Esistono varie procedure di esecuzione della liposuzione che si differenziano per aspetti macroscopici (ad esempio la tipologia di anestesia eseguita, l’introduzione di fluidi, la strumentazione utilizzata etc), tuttavia pur nella diversità esse sono accumunate da alcuni importanti aspetti. L’intervento di liposuzione inizia per tutti allo stesso modo con il chirurgo che tratteggia e cerchia la zona da trattare e gli accumuli di tessuto adiposo da eliminare. Il paziente in questi momenti rimane in piedi poiché la postura supina meglio evidenzia le criticità della silhouette da rimodellare. Il chirurgo potrebbe anche chiedere al paziente il permesso di scattare alcune immagini fotografiche prima e dopo la liposuzione per poter avere una documentazione che attesti gli esiti dell’intervento.

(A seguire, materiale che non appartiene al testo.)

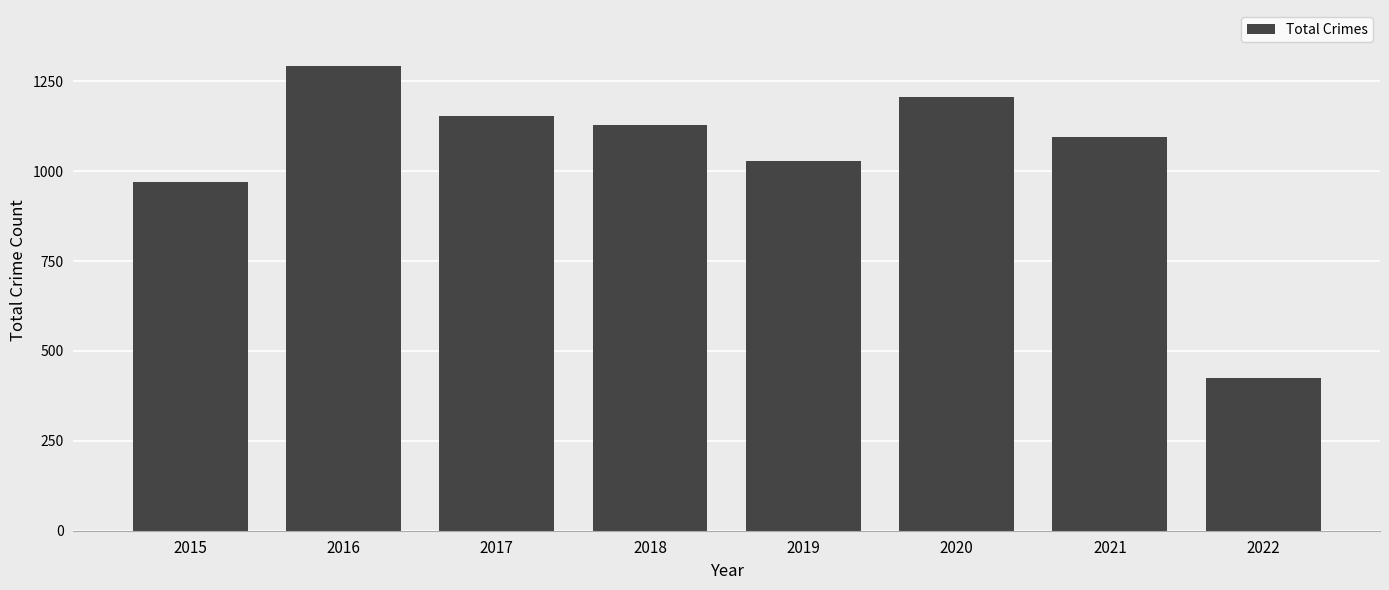

Reading right to left, what are all the values shown in this chart?

424	1096	1206	1027	1129	1154	1293	971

All’interno della sala operatoria il primo step consiste nell’applicare sul punto, o sui punti, dell’intervento un liquido per la sterilizzazione della cute, successivamente il paziente viene sedato localmente, se la tecnica di liposuzione lo prevede o se l’area da trattare è piccola, o in maniera generale se infatti risulterà necessario verrà indotto uno stato di incoscienza totale.
Nella tecnica applicata con più frequenza, quella di liposuzione definita tradizionale, il chirurgo inietta nell’area dell’accumulo adiposo una soluzione bagnante composta da epinefrina (nota anche come adrenalina che ha la funzione di vasocostrittore e l’obiettivo di rendere minimo il sanguinamento) e un anestetico (in modo da neutralizzare il dolore durante la liposuzione e nell’immediato post operatorio).
Dopo le prime due fasi preparatorie ha inizio il vero e proprio intervento. Il chirurgo effettua delle micro incisioni che rappresentano le vie di accesso della cannula che potrà così essere posizionata sotto alla cute. All’altro capo la cannula è invece collegata ad un tubo flessibile a sua volta attaccato ad una pompa a vuoto. Il chirurgo inizia il suo lavoro muovendo rapidamente la cannula avanti e indietro esercitando una certa pressione e ottenendo così le cellule di adipe. Il fluido prodotto da tali movimenti, una sorta di emulsione, non è composto esclusivamente dagli adipociti, ma anche da sangue, linfa, altre cellule e sostanze. Questo prodotto finale è quello che viene aspirato dalla cannula, raccolto nel serbatoio della pompa e osservato con una certa continuità dal chirurgo che deve essere molto accorto a non drenare una quantità eccessiva di grasso per non compromettere il buon esito della liposuzione e mettere a rischio la vita del paziente.
In caso di anestesia locale il paziente che sarà dunque vigile non avvertirà dolorabilità ma solo la sensazione di uno sfregamento.
Nel frattempo l’equipe medica terrà sotto controllo i parametri vitali del soggetto sottoposto a liposuzione. In particolare vengono monitorati l’attività cardiaca, il livello di ossigeno presente nel sangue (saturazione) e i valori della pressione. La durata di una liposuzione è un parametro estremamente variabile, legato ad aspetti quali la quantità di grasso da rimuovere, il numero di zone trattate e infine la tipologia di liposuzione eseguita, mediamente l’intervento si svolge entro un tempo minimo di sessanta minuti e un massimo di quattro ore.
Una volta aspirata la quantità di grasso desiderata ed estratta la cannula il chirurgo può suturare le incisioni oppure lasciarle aperte. Vi è anche l’eventualità che venga posizionato un tubicino di drenaggio per rendere più facile la fuoriuscita de illiquidi. È possibile che dalle incisioni si verifichi la fuoriuscita di un liquido tendente al rosa, si tratta di una eventualità del tutto normale e che potrebbe durare fino a ventiquattro ore dopo l’intervento. In caso venga applicato un drenaggio è bene considerare che per i primi tre giorni i medicamenti dovranno essere rinnovati con una certa regolarità, poi passato tale periodo, sarà sufficiente tenere coperta la zona con delle semplici bende sterili.
È molto importante che la zona sottoposta a liposuzione nel periodo post operatorio venga compressa con adeguati indumenti contenitivi poiché per modellarsi sulla sua nuova struttura, ora priva dell’accumulo di adipe che prima la teneva ben tesa e non afflosciarsi la pelle ha bisogno di una costante pressione.